En cette saison d’annonces de rendements de l’assurance-vie, certains assureurs communiquent aussi les taux 2014 des fonds en euros de leurs Perp et contrats Madelin. Pourquoi les rendements sont-ils souvent meilleurs avec le Madelin ?

« C’est un marché concurrentiel. Vis-à-vis du Perp, la différence vient du fait que le fonds en euros du Perp est souvent cantonné [les gains de ces fonds ne peuvent être reversés qu’aux détenteurs du contrat, NDLR], ce qui n’est pas le cas pour le Madelin. Les rendements des fonds en euros des contrats Madelin sont poussés par les assureurs dans le but d’attirer le chaland. Leurs taux se retrouvent ainsi souvent au niveau de l’assurance-vie en euros. »

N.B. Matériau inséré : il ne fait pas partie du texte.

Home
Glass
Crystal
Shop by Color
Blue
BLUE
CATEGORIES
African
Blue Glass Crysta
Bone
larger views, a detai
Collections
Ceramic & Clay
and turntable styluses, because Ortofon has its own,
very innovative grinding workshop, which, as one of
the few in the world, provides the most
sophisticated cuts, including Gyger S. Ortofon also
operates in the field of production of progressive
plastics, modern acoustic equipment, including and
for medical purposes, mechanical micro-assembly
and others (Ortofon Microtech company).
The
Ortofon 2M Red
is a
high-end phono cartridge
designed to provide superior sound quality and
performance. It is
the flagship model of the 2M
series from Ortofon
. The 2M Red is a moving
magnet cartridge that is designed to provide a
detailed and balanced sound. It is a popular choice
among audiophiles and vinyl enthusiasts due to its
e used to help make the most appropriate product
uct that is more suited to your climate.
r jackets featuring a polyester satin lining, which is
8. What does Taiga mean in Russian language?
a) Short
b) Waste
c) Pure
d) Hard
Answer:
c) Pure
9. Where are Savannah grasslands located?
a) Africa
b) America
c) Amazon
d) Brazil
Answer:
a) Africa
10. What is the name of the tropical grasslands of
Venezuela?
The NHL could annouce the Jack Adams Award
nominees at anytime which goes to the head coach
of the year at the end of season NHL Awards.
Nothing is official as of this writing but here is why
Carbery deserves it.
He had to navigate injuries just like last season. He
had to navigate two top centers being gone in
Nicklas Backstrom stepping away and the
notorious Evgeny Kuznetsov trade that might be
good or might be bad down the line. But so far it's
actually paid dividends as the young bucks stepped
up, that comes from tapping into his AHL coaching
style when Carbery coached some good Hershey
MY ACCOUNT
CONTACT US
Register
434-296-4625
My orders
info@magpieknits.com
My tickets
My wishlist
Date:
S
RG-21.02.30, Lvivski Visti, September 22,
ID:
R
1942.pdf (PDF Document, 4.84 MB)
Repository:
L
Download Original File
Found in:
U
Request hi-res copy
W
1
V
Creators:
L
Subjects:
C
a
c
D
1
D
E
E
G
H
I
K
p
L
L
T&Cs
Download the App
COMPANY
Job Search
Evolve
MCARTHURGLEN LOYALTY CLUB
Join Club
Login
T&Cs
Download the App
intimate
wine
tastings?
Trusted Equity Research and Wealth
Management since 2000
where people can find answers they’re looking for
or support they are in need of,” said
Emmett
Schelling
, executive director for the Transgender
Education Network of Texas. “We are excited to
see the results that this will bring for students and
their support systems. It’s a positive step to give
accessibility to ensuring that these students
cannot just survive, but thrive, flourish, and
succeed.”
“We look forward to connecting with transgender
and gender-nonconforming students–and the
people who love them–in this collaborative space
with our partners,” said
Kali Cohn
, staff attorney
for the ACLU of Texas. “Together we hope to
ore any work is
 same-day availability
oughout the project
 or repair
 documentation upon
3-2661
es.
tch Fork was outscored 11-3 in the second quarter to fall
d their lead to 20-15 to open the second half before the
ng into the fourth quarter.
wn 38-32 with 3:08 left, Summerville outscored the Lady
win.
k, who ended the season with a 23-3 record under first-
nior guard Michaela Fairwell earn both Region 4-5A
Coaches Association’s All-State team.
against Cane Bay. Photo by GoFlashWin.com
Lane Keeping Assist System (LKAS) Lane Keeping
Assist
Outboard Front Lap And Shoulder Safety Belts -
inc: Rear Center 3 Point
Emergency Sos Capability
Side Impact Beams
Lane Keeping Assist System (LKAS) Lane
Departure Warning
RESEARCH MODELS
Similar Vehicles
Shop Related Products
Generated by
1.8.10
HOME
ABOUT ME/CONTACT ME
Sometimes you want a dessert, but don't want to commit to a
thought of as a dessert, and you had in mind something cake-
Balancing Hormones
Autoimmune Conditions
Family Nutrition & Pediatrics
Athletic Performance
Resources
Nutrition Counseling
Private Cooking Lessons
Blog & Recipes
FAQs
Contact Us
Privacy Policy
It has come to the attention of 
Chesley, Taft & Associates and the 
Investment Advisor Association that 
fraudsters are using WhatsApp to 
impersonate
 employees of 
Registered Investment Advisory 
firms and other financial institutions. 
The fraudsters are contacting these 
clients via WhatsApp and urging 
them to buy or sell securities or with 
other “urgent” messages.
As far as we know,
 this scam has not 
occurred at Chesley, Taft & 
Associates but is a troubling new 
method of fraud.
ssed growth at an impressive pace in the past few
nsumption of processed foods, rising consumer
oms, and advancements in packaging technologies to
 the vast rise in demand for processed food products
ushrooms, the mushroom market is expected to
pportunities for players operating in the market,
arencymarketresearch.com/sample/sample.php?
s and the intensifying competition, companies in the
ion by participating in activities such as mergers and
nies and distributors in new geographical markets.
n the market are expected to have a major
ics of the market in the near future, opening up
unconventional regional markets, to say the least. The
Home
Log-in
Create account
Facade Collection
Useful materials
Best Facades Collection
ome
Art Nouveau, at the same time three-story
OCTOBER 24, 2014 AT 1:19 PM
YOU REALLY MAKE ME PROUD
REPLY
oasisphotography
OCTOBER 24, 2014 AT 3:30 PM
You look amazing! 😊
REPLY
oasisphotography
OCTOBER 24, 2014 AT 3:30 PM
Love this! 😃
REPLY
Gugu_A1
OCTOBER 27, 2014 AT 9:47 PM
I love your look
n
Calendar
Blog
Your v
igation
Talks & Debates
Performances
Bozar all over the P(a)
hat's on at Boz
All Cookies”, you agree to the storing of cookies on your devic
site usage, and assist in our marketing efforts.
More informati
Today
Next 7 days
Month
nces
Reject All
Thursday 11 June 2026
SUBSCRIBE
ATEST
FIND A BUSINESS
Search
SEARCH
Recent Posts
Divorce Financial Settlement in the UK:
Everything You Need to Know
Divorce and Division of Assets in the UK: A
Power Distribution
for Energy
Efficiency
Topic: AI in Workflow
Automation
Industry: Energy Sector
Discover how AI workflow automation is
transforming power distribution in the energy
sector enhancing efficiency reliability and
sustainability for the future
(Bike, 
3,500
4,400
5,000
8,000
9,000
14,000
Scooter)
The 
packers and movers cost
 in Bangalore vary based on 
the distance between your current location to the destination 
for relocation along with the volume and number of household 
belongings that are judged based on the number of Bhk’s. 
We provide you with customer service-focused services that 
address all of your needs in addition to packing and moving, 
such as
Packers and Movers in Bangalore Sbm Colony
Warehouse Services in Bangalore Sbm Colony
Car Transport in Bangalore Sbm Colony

(1) La première des sept propositions du Cercle de l’épargne est de « permettre la déductibilité sociale » retenant un niveau de déductibilité « cohérent avec celui des salariés ». Le Cercle l’explique ainsi dans son rapport : « Compte tenu de la nature des contrats Madelin, il serait logique que la contribution versée dans le cadre de ces contrats soit déductible de l’assiette du RSI et pour les professions libérales de celle de la CNAVPL. » A noter : les cotisations versées sont actuellement déductibles mais du point de vue de l’impôt sur le revenu et cette déduction est plafonnée.